Restoration Work
by John Berry
I was walking with a friend of mine in the Highlands of Scotland and we came across an old tumbled down cottage at the side of the road. Both of us had been involved in the restoration and modernisation of buildings before God led us to become pastors. We discussed the potential and the processes that would be involved in restoring this old dwelling into something useful. It would be a fairly major project we decided, as we walked on.
Sometimes our lives are in need of fairly major restoration after the damage of years of hardship and wounding and there are parallels to the way a building is restored. For us it’s about our relationship with Jesus, and how we come to be ‘in Christ’.
1. Review your foundations. Are they firmly built on confession and repentance from sin? Our trust in God can’t rest on the ‘shifting sand’ of how we feel. In Jeremiah 15:19 God says ‘if you repent, I will restore you that you may serve me’.

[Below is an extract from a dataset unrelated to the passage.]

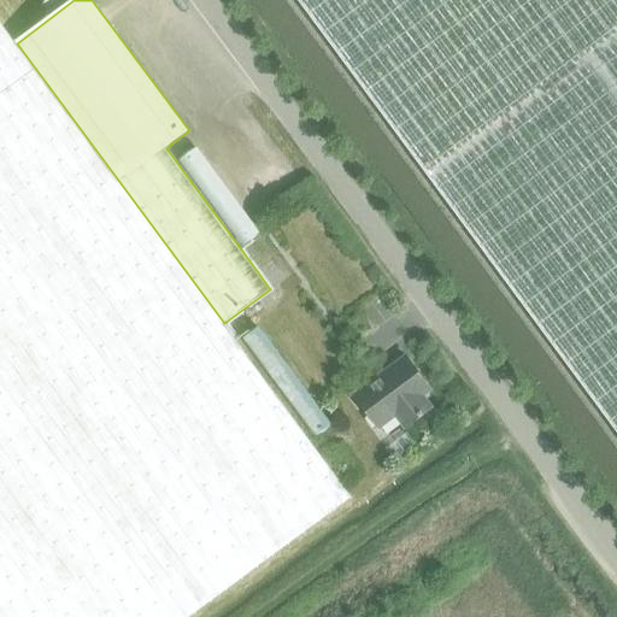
[(616,0),(299,0),(616,427),(616,0)]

2. Restore the structure. A solid house needs good walls, floors and roof, but it’s good mortar that holds the building together. Forgiveness is key to our relationship in God (Psalm 103:3 says that God ‘forgives all our sins’), and when forgiveness of others is not in place in the structure of our lives they become unsafe. Unforgiveness can be a major weakness in our ‘superstructure’.
3. Reconnect the services (the water and power). This could mean experiencing for ourselves the acceptance by the Father in Jesus. Whatever the past He welcomes us back to Himself, because of the cross. We are reconnected. The story of the Lost Son in Luke 15 reminds of this wonderful truth.

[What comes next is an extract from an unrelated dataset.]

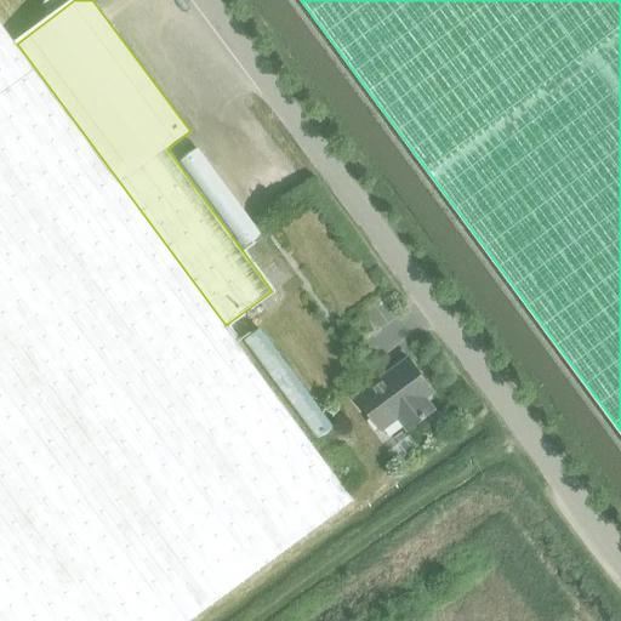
[(0,620),(192,620),(355,501),(226,325),(17,44),(0,21),(0,620)]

4. Refurnish the dwelling. An empty house needs facilities for daily living, and the filling of the Holy Spirit is an essential part of our restoration process. Jesus said in John 14 that He would ask the Father and the ‘Counsellor’ would come to be with us forever, just as the Father and the Son also come and make their home with us.
5. Return to Life. The building needs to be lived in. Not only does the Lord live in us, but we need to be ‘alive to God’, as Paul says in Romans 6. The dynamic inter-action between God and ourselves is the outworking of the relationship we were created for in the first place (both as individuals and with other disciples as community). We are ‘God’s temple’ (1 Peter 2), ‘a dwelling in which God lives by his Spirit’ (Ephesians 2:22) - a living relationship with the Lord.
Restoration takes time, but as we allow God to work in these areas of our lives, so He restores us into the intimate relationship He intends for us.
Prayer: Oh Father, thank You so much for Your desire for relationship with us. Help us to examine ourselves to see where restoration may be needed, and to follow the leading of Your Holy Spirit as we seek wholeness in the broken down places of our lives. Amen.